Brief:
Give back exactly the lines that start at the one containing "492 389 124" and run to the end of the material below, both ends included.
• • • •
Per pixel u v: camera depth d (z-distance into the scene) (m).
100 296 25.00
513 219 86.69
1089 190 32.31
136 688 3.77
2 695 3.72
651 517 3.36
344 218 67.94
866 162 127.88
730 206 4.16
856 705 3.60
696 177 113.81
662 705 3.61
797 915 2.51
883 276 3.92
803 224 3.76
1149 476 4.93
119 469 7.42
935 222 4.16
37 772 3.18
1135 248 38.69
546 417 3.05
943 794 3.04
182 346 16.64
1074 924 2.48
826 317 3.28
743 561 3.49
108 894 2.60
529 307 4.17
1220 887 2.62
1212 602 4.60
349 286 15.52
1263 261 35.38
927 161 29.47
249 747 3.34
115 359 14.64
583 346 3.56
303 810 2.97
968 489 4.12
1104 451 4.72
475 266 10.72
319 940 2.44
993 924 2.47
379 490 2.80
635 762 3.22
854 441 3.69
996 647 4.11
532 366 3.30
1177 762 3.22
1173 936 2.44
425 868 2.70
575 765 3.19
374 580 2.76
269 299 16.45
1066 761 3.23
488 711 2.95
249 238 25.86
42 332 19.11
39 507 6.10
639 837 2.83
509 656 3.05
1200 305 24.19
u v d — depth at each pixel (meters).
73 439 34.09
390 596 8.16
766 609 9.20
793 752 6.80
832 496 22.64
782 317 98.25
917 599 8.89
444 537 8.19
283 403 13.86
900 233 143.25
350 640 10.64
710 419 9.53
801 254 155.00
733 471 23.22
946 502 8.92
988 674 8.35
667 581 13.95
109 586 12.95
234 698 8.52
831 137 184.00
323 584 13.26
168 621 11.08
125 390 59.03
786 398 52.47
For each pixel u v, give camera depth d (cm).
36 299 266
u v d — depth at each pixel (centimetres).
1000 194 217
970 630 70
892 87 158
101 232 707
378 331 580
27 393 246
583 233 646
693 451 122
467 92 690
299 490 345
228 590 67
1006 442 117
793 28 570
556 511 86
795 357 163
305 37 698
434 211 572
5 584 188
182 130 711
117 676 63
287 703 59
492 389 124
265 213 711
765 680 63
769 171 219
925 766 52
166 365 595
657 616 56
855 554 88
• • • •
Final answer:
492 389 124
265 213 711
765 680 63
769 171 219
925 766 52
166 365 595
657 616 56
855 554 88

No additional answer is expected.